▽
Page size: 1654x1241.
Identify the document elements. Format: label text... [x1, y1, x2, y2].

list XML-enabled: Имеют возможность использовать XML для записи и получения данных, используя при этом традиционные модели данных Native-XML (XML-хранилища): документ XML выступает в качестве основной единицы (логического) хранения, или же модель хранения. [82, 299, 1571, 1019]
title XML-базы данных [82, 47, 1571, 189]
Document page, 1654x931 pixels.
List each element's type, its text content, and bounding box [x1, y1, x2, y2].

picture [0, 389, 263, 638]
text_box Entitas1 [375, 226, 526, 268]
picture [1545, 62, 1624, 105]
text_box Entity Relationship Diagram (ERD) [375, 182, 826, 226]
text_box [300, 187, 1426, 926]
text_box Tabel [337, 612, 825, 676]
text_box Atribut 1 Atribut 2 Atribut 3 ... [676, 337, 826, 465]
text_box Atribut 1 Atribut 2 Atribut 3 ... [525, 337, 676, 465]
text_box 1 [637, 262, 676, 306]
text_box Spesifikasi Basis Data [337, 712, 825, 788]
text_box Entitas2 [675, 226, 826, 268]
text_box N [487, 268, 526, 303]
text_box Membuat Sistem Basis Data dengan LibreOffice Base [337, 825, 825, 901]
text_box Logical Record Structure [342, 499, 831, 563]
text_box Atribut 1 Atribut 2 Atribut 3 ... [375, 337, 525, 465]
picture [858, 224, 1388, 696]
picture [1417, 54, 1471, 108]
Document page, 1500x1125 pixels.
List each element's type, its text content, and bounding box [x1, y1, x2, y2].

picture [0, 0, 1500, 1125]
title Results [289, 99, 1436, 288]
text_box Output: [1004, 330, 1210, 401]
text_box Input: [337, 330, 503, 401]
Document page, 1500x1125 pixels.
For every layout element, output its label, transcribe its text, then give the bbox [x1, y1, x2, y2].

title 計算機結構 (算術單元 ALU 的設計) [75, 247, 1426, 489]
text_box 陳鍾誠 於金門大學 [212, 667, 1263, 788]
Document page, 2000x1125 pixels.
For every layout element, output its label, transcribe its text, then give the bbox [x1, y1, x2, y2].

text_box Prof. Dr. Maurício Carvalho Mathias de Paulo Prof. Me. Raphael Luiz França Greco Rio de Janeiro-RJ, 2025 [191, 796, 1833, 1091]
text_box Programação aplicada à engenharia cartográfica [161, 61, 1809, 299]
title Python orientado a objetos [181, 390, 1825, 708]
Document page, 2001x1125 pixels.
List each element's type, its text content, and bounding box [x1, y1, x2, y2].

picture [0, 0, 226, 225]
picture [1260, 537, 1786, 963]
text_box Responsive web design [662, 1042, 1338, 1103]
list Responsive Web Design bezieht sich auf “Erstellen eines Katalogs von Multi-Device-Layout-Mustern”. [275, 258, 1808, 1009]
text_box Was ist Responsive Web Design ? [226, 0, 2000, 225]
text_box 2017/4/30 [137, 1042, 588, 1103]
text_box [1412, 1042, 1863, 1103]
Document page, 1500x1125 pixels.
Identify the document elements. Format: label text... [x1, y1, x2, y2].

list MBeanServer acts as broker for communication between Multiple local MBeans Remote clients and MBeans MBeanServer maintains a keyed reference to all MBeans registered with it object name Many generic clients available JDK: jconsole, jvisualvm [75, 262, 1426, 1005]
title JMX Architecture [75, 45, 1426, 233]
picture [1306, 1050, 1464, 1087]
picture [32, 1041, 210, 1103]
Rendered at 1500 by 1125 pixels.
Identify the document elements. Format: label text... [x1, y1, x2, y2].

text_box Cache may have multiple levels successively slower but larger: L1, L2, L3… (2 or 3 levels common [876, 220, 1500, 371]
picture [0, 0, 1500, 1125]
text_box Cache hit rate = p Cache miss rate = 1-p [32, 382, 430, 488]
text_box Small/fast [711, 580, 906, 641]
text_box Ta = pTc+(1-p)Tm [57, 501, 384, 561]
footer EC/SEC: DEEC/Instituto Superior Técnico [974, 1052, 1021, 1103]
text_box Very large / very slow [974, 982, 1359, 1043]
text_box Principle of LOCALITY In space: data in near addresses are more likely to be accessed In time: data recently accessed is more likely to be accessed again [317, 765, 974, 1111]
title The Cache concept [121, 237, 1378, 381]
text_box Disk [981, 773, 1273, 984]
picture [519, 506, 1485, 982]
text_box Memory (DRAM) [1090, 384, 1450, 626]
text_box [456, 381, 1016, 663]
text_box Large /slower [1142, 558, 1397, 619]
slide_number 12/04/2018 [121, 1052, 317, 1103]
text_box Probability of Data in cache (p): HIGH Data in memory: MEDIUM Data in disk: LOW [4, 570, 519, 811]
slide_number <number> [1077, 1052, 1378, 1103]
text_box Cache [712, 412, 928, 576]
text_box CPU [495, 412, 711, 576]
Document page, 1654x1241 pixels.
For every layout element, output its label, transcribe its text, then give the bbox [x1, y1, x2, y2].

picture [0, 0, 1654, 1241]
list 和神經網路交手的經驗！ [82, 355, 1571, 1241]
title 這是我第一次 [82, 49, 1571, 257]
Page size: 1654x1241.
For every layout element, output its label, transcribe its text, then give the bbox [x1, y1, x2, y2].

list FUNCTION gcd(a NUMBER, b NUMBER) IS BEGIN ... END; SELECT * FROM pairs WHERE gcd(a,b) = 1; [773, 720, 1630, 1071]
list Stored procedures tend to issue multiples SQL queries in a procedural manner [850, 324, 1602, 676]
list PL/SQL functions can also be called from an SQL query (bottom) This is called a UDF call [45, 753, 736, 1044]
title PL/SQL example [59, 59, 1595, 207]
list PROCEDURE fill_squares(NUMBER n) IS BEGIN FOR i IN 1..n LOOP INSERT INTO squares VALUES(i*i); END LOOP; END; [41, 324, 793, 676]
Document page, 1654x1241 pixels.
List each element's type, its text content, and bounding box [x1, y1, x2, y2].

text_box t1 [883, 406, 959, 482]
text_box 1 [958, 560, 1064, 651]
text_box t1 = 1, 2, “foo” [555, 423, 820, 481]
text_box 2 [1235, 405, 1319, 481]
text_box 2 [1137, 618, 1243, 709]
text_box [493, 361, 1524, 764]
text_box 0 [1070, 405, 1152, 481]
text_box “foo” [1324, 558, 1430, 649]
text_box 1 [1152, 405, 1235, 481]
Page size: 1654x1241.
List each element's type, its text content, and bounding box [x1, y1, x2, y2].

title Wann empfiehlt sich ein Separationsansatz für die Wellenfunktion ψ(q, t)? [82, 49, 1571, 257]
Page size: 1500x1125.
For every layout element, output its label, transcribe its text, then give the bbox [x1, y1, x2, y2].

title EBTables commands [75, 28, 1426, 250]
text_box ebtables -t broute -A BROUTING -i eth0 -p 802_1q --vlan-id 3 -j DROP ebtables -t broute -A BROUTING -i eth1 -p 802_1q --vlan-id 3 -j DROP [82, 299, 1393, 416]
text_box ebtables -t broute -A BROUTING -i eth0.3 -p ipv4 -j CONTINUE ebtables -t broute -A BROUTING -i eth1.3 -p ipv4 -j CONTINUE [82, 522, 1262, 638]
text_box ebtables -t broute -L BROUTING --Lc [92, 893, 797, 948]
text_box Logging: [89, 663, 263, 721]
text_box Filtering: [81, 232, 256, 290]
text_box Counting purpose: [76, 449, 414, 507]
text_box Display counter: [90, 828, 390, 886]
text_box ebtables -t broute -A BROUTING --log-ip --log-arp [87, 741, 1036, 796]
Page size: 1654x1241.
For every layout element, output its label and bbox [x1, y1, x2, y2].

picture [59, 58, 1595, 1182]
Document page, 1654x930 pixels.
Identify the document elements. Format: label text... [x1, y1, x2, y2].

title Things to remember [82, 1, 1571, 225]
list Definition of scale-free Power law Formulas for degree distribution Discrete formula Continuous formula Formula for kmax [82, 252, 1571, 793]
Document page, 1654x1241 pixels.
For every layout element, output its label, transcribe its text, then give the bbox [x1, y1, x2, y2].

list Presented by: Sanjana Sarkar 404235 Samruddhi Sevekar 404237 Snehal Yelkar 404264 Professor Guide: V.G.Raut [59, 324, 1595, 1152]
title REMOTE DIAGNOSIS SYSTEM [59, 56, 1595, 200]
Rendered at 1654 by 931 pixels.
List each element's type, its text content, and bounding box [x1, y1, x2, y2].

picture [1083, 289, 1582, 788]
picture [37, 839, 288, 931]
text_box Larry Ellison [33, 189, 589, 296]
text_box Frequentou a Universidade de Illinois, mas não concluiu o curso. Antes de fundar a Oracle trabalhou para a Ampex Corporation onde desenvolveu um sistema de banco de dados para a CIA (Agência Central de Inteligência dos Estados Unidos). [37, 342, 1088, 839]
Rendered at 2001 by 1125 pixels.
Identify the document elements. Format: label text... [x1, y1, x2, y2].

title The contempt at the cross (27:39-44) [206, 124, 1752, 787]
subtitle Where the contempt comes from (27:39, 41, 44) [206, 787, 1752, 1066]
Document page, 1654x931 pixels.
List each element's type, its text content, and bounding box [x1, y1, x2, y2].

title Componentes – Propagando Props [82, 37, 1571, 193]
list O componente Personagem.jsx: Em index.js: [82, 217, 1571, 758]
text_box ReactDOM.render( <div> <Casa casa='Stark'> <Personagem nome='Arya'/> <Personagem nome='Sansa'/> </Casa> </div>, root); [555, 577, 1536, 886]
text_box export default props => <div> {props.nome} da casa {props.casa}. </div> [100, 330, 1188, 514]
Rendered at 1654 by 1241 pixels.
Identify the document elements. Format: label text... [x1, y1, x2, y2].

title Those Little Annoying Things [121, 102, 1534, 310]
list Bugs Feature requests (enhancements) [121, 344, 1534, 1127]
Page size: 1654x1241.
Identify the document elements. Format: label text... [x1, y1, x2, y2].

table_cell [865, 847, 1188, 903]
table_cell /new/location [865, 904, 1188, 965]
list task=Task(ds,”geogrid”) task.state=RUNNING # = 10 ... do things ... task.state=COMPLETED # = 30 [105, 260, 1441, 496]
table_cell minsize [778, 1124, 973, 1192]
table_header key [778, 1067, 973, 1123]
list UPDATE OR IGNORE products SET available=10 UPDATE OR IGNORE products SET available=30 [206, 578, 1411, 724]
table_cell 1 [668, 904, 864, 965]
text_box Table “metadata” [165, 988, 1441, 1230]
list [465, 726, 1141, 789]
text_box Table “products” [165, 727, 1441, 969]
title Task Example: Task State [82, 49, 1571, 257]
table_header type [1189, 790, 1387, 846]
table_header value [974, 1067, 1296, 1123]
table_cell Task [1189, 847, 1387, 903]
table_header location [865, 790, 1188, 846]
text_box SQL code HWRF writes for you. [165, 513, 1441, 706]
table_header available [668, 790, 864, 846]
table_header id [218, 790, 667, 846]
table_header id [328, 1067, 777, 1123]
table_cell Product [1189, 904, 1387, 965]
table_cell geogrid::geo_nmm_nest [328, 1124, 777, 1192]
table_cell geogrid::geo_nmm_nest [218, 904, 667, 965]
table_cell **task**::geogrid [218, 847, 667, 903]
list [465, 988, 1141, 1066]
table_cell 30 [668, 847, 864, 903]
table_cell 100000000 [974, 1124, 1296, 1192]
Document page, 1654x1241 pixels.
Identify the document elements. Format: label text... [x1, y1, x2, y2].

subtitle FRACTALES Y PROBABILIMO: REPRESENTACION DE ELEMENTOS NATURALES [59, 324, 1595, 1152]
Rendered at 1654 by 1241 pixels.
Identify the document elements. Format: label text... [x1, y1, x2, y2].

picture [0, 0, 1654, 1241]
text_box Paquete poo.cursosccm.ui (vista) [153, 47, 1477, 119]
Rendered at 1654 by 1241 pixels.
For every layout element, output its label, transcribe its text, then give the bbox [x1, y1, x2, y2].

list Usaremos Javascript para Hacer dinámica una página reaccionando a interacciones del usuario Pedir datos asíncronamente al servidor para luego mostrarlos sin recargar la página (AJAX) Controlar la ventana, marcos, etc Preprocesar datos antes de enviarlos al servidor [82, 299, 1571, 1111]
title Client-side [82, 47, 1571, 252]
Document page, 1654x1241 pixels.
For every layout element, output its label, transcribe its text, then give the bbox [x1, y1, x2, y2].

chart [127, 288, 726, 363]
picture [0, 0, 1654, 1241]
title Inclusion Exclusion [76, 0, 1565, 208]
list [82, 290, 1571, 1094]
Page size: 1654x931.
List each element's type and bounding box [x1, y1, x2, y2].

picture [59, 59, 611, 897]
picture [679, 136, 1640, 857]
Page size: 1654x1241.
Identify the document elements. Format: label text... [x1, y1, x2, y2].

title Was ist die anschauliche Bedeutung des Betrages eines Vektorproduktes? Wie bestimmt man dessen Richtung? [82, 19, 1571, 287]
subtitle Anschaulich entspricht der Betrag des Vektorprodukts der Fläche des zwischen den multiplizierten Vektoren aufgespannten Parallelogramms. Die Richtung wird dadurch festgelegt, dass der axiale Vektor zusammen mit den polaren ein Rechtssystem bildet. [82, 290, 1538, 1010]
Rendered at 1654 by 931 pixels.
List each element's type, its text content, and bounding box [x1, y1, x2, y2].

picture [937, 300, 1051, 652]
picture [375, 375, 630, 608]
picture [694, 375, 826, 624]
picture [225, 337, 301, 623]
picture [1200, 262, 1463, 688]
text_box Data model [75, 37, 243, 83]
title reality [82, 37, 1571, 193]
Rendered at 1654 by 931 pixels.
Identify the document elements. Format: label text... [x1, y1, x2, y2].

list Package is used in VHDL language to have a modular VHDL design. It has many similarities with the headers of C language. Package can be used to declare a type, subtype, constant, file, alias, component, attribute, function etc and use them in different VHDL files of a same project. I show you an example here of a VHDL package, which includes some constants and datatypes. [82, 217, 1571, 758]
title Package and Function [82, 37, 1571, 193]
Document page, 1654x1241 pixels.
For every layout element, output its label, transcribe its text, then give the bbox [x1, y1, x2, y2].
△
**Task objective:**
Could you write out the lines between the one holding "Rendered at 2001 by 1125 pixels." and the one holding "list Bugs Feature", inclusive, substituting "page elements" for every "document elements" and leaving all else unchanged?

**Solution to this exercise:**
Rendered at 2001 by 1125 pixels.
Identify the page elements. Format: label text... [x1, y1, x2, y2].

title The contempt at the cross (27:39-44) [206, 124, 1752, 787]
subtitle Where the contempt comes from (27:39, 41, 44) [206, 787, 1752, 1066]
Document page, 1654x931 pixels.
List each element's type, its text content, and bounding box [x1, y1, x2, y2].

title Componentes – Propagando Props [82, 37, 1571, 193]
list O componente Personagem.jsx: Em index.js: [82, 217, 1571, 758]
text_box ReactDOM.render( <div> <Casa casa='Stark'> <Personagem nome='Arya'/> <Personagem nome='Sansa'/> </Casa> </div>, root); [555, 577, 1536, 886]
text_box export default props => <div> {props.nome} da casa {props.casa}. </div> [100, 330, 1188, 514]
Rendered at 1654 by 1241 pixels.
Identify the page elements. Format: label text... [x1, y1, x2, y2].

title Those Little Annoying Things [121, 102, 1534, 310]
list Bugs Feature requests (enhancements) [121, 344, 1534, 1127]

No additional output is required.